– Удивительная несдержанность, дикая игра воображения и вместе с тем непоколебимый здравый смысл. Это свифтовское.
В мастерской стояли «Вестники воскресения», «Христос в Гефсиманском саду». Ге показал картины Ивану Сергеевичу:
– Критики меня ругали за то, что Магдалина велика ростом, за то, что Христос мрачен и небогоподобен, но если картины не удались, то, наверно, не поэтому. Щедрин пренебрегает канонами во имя высшего смысла…
На просторах Российской империи широко раскинулся, расползся невероятный и привычный город Глупов. Город подступил к самым окнам флигелька на 7-й линии, все вокруг томилось под «игом безумия».
В глуповских градоначальниках и чиновниках узнавали всем известных государственных деятелей и вельмож, узнавали российских государей. Салтыкова-Щедрина то и дело спрашивали о прототипах.
– А что, Парамоша, инспектор глуповских училищ, – это, наверно, Магницкий, попечитель Казанского учебного округа при Александре I, злобный враг науки?
Щедрин объяснял:
– И Магницкий, и нынешний Дмитрий Толстой, и вообще все люди известной партии.
Граф Дмитрий Андреевич Толстой, обер-прокурор синода и министр народного просвещения, проводил в то время свою реформу учебных заведений, поставив цель «отклонить» среднее и неимущее сословие от высшего образования. Доступ в университеты открывали только гимназии для дворянских детей.
Сыновья Ге учились в гимназии. Из смышленых, востроглазых итальянцев Коко и Пепе они превращались в степенных российских отроков Николая и Петра.
Репин вспоминает, что на дверях детских комнат были прикреплены вывески: «Переплетчик Николай Ге» и «Столяр Петр Ге». Ге как бы добровольно отказывался от привилегий классического образования, которые предоставлял его детям-дворянам министр народного просвещения. Занятия ремеслами граф Дмитрий Толстой предполагал полностью передать низшим классам. Ге объяснял Репину, что «хочет приохотить к ремеслам» сыновей, «чтобы у них в жизни всегда была возможность стоять на реальной почве».
Стасов опровергает Репина. Он ссылается на Николая Николаевича Ге сына, который объяснял, что ремеслами они стали заниматься не по настоянию отца, а по собственному желанию. «В те времена шла везде речь, как в России вообще, так и в Петербурге в частности, о работе, необходимой для каждого, об обязательности и благородстве труда, об артелях и т. д., и вот они, много наслушавшись всех этих речей, затеяли у себя дома нечто в этом же роде; стали заниматься, как могли, столярством и переплетничаньем и сами же смастерили себе вывески».

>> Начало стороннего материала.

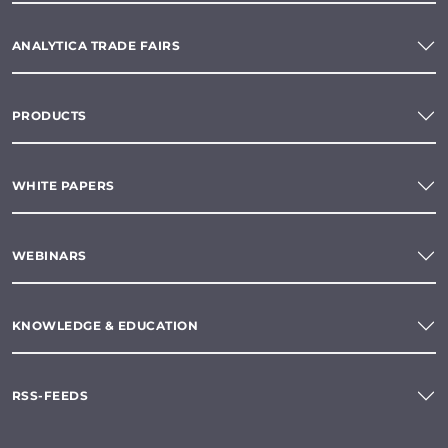
ANALYTICA TRADE FAIRS
PRODUCTS
WHITE PAPERS
WEBINARS
KNOWLEDGE & EDUCATION
RSS-FEEDS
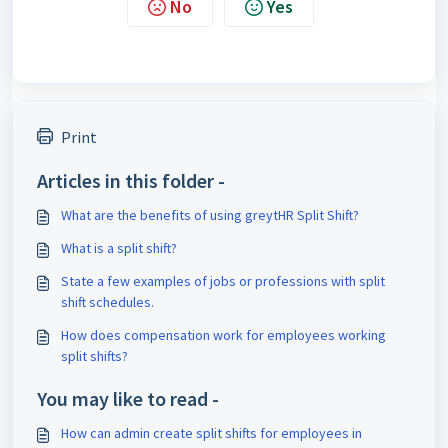
No
Yes
Print
Articles in this folder -
What are the benefits of using greytHR Split Shift?
What is a split shift?
State a few examples of jobs or professions with split
shift schedules.
How does compensation work for employees working
split shifts?
You may like to read -
How can admin create split shifts for employees in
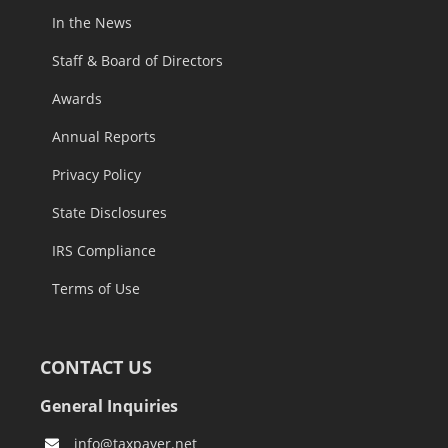
In the News
Staff & Board of Directors
Awards
Annual Reports
Privacy Policy
State Disclosures
IRS Compliance
Terms of Use
CONTACT US
General Inquiries
info@taxpayer.net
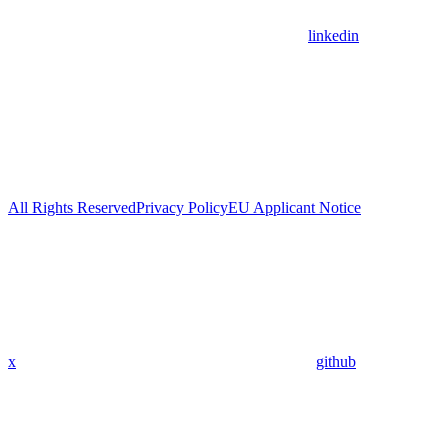
linkedin
All Rights Reserved
Privacy Policy
EU Applicant Notice
x
github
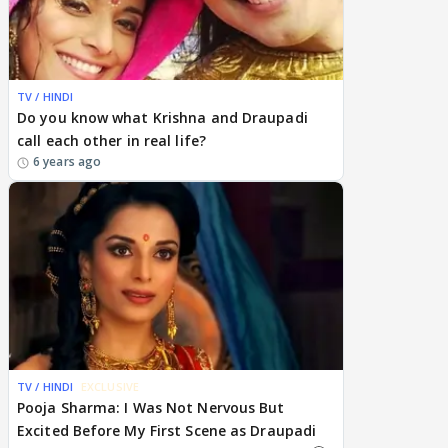
TV / HINDI
Do you know what Krishna and Draupadi
call each other in real life?
6 years ago
TV / HINDI
EXCLUSIVE
Pooja Sharma: I Was Not Nervous But
Excited Before My First Scene as Draupadi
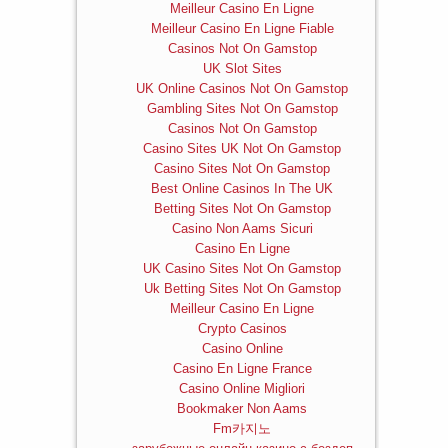
Meilleur Casino En Ligne
Meilleur Casino En Ligne Fiable
Casinos Not On Gamstop
UK Slot Sites
UK Online Casinos Not On Gamstop
Gambling Sites Not On Gamstop
Casinos Not On Gamstop
Casino Sites UK Not On Gamstop
Casino Sites Not On Gamstop
Best Online Casinos In The UK
Betting Sites Not On Gamstop
Casino Non Aams Sicuri
Casino En Ligne
UK Casino Sites Not On Gamstop
Uk Betting Sites Not On Gamstop
Meilleur Casino En Ligne
Crypto Casinos
Casino Online
Casino En Ligne France
Casino Online Migliori
Bookmaker Non Aams
Fm카지노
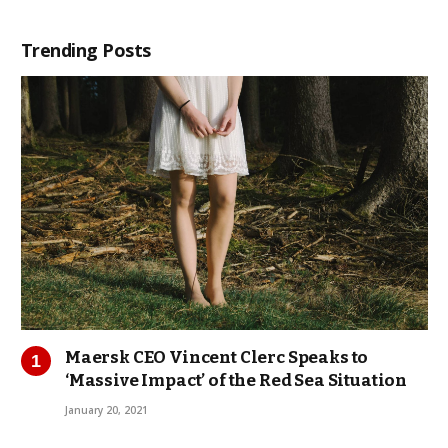
Trending Posts
Maersk CEO Vincent Clerc Speaks to
‘Massive Impact’ of the Red Sea Situation
January 20, 2021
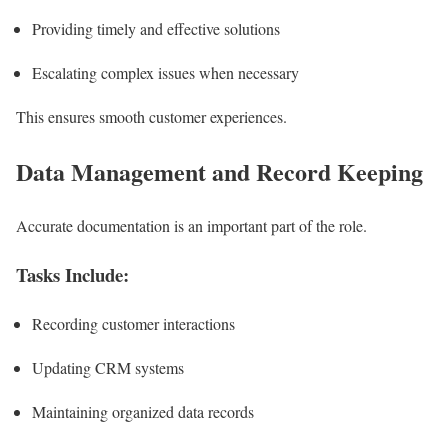
Providing timely and effective solutions
Escalating complex issues when necessary
This ensures smooth customer experiences.
Data Management and Record Keeping
Accurate documentation is an important part of the role.
Tasks Include:
Recording customer interactions
Updating CRM systems
Maintaining organized data records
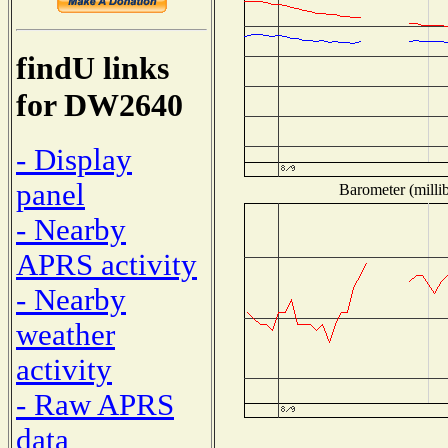
findU links
for DW2640
- Display
panel
Barometer (millib
- Nearby
APRS activity
- Nearby
weather
activity
- Raw APRS
data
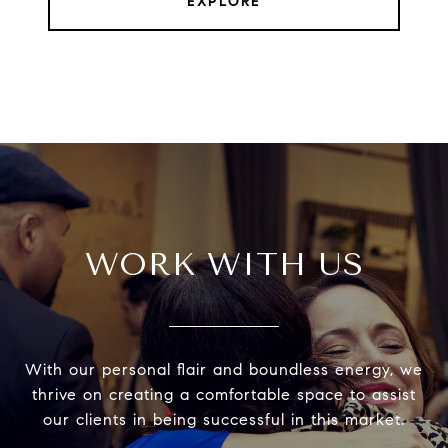
EXPLORE
WORK WITH US
With our personal flair and boundless energy, we
thrive on creating a comfortable space to assist
our clients in being successful in this market.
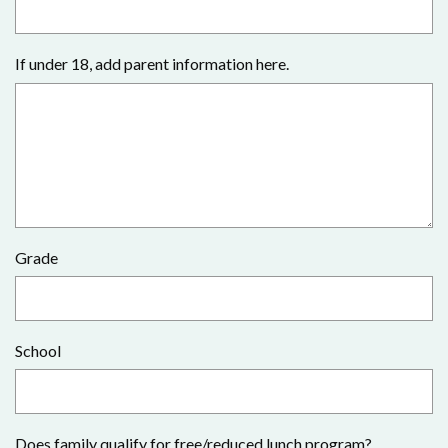
If under 18, add parent information here.
Grade
School
Does family qualify for free/reduced lunch program?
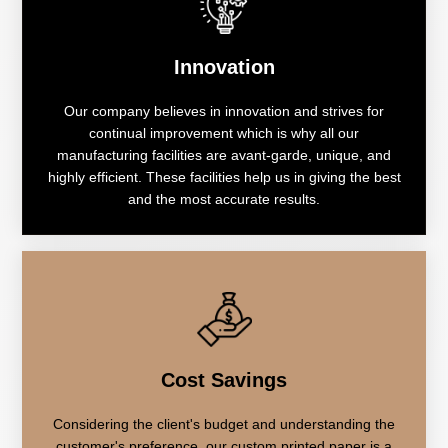
Innovation
Our company believes in innovation and strives for
continual improvement which is why all our
manufacturing facilities are avant-garde, unique, and
highly efficient. These facilities help us in giving the best
and the most accurate results.
Cost Savings
Considering the client's budget and understanding the
customer's preference, our custom printed paper is a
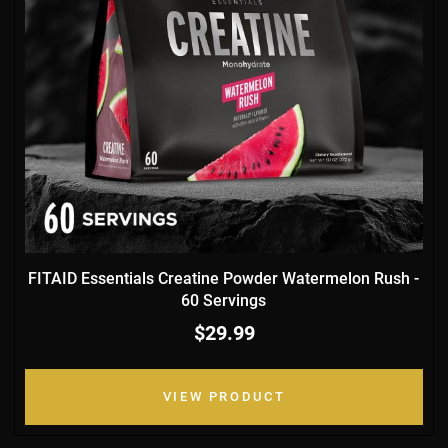
FITAID Essentials Creatine Powder Watermelon Rush -
60 Servings
$29.99
VIEW PRODUCT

Но эти слова вовсе не опровергают рассказа Репина; они свидетельствуют о том, что Ге воспитывал сыновей бережно, без нажима. Где-то ведь наслушались они «всех этих речей» «о работе, необходимой для каждого, об обязательности и благородстве труда, об артелях» – вряд ли в классической гимназии графа Дмитрия Толстого! Вряд ли чопорный латинист в вицмундире с латунными пуговицами советовал ученикам устраивать домашние мастерские. Но по соседству с мастерскими – в зале – были разложены на столах свежие номера «Отечественных записок», «Вестника Европы», «Дела»; здесь, в зале, собирались великолепные ораторы, и одним из лучших был Николай Николаевич Ге – отец. Его речи увлекали не только собственных сыновей. Вот откуда, надо полагать, проникали идеи в детские комнаты. А Репину, взрослому человеку, товарищу, Ге все объяснил деловито, по-взрослому: стараюсь-де приохотить детей к труду, к ремеслам.
В положенный час мальчиков отправляли спать. Они степенно шаркали ножкой. Михаил Евграфович поднимал глаза от карт, смотрел им вслед, ругал дурацкий классицизм Дмитрия Толстого, с которым, кстати сказать, он вместе учился в лицее.
«Устав о свойственном градоправителю добросердечии», действовавший в городе Глупове, требовал: «Просвещение внедрять с умеренностью, по возможности избегая кровопролития».
По пятницам на Надеждинской
Салтыков-Щедрин хотел издать «Историю одного города» с иллюстрациями Ге. Издание не состоялось. Возможно, Ге делал наброски к глуповской летописи, но они его не удовлетворили. А возможно, он просто отказался от иллюстрирования: книжной графикой Ге до этого не занимался – ощущал себя живописцем.